# House Price Prediction With a Single Variable Linear Regression

This notebook explores a simple linear regression model using a single variable as a feature to predict the traget of house prices based on numerical features. The project focuses on understanding the full machine learning workflow, from data inspection to model evaluation.

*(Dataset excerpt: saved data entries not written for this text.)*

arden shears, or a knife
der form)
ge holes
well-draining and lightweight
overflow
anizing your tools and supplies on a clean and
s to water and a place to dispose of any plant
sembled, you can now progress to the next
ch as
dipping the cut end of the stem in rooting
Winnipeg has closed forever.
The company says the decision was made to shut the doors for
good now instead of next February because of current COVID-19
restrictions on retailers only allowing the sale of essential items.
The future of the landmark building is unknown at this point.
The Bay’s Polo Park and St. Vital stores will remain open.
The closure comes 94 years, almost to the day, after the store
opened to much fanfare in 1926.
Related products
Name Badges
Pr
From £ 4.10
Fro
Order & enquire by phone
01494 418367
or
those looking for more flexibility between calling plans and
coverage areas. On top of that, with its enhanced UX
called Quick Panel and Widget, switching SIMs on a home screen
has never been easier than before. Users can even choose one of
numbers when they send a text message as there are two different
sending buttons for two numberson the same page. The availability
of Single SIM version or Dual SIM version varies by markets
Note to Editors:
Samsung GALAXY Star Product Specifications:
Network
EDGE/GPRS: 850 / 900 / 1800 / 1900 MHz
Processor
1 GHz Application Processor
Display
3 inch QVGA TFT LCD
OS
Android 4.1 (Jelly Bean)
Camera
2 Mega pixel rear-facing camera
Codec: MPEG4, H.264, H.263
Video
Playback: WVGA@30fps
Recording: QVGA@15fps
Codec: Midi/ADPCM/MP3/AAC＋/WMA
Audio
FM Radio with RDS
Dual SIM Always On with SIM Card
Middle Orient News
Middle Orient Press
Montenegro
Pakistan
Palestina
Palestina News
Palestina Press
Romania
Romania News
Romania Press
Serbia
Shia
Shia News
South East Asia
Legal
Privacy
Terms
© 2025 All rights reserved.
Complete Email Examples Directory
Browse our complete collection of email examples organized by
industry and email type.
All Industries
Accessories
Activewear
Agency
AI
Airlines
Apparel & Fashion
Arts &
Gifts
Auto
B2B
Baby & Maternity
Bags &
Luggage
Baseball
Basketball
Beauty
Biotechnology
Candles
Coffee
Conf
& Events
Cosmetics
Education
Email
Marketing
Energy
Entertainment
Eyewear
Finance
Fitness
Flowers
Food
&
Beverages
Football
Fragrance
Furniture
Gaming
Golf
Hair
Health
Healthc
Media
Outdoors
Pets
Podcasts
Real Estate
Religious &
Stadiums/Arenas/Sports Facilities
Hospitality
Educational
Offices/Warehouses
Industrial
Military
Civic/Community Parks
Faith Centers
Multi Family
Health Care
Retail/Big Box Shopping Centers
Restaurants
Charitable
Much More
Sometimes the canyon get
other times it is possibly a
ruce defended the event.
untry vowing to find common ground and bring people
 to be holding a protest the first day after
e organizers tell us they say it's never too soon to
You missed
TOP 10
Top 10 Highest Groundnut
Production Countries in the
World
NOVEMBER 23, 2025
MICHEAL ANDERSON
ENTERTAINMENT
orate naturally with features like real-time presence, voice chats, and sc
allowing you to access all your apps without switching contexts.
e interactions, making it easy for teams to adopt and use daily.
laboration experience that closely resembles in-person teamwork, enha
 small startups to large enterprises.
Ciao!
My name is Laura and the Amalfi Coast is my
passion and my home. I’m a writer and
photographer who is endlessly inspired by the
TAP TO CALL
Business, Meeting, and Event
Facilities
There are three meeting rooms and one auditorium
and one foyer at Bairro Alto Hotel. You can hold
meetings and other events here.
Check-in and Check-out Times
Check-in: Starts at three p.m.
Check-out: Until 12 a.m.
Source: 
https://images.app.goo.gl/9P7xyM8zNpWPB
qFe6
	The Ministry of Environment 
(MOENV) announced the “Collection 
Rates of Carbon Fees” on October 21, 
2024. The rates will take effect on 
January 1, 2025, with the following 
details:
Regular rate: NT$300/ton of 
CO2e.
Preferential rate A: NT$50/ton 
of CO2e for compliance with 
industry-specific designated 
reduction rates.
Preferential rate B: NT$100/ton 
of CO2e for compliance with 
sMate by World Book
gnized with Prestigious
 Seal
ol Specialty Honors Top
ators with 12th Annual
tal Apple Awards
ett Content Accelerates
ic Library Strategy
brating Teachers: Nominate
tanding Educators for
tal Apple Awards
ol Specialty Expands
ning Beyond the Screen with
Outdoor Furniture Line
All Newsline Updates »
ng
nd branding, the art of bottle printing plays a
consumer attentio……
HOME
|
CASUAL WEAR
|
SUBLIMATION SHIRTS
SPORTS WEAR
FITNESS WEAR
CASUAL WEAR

**Goal:** Predict house prices using a single variable linear regression  
**Tools:** Python, pandas, scikit-learn, matplotlib


### Import Necessary Tools & Libraries

In [None]:
import pandas as pd
from sklearn.model_selection import train_test_split
from sklearn.linear_model import LinearRegression
from sklearn.metrics import mean_squared_error, r2_score
import matplotlib.pyplot as plt

### Load the Dataset

In [None]:
df = pd.read_csv("Housing_Price_Data.csv")

### Inspect Data

In [None]:
df.info()

In [None]:
df.head()

### Clean & Select Relevant Data

In [None]:
df = df[['price','area']]

### Split Train/Test data

In [None]:
X = df[['area']]   
y = df['price']    

X_train, X_test, y_train, y_test = train_test_split(X, y, test_size = 0.2, random_state = 42)

### Create The Model

In [None]:
model = LinearRegression()

### Train the Model (Fit it)

In [None]:
model.fit(X_train, y_train)

### Make Predictions

In [None]:
y_pred = model.predict(X_test)

### Visualize actual data and regression line

In [None]:


# Scatter plot of actual data (test set)
plt.scatter(X_test, y_test, color='red', label='Actual Prices')

# Sort X values for a clean regression line
X_line = X_test.sort_values(by='area')
y_line = model.predict(X_line)

# Plot regression line
plt.plot(X_line, y_line, color='blue', label='Regression Line')

# Labels & title
plt.xlabel('Area (sq ft)')
plt.ylabel('Price')
plt.title('House Price Prediction with Linear Regression')
plt.legend()

plt.show()


### Create a Predictions Dataframe

In [None]:
predictions = pd.DataFrame({
    'area': X_test['area'],
    'actual_price': y_test,
    'predicted_price': y_pred
})

### Save to CSV

In [None]:
predictions.to_csv('single_variable_prediction.csv', index=False)

### Evaluate the Model

In [None]:
mse = mean_squared_error(y_test, y_pred)
r2 = r2_score(y_test, y_pred)

print("Mean Squared Error (MSE):", mse)
print("R² Score:", r2)

## Model Evaluation

### Mean Squared Error (MSE)

The Mean Squared Error for this model is **3.68 × 10¹²**.  
Because house prices are large numerical values, the MSE is expected to be large since it represents squared price differences.

This value indicates that, on average, the model’s predictions deviate significantly from the true prices, which is consistent with the relatively low R² score and the fact that the model relies on only a single feature (area).

For this reason, MSE is best interpreted **relative to other models** rather than in isolation.


### R² Score
The R² score for this model is **0.27**, meaning that approximately **27% of the variance in house prices** is explained by house area alone.

This indicates a **weak to moderate linear relationship** between area and price. While house size contributes to price, a large portion of the variation is influenced by other factors such as location, number of bedrooms, condition, and amenities.

Because this model uses only a **single feature**, the R² score serves as a **baseline**. Including additional features in a multiple linear regression model would likely improve performance.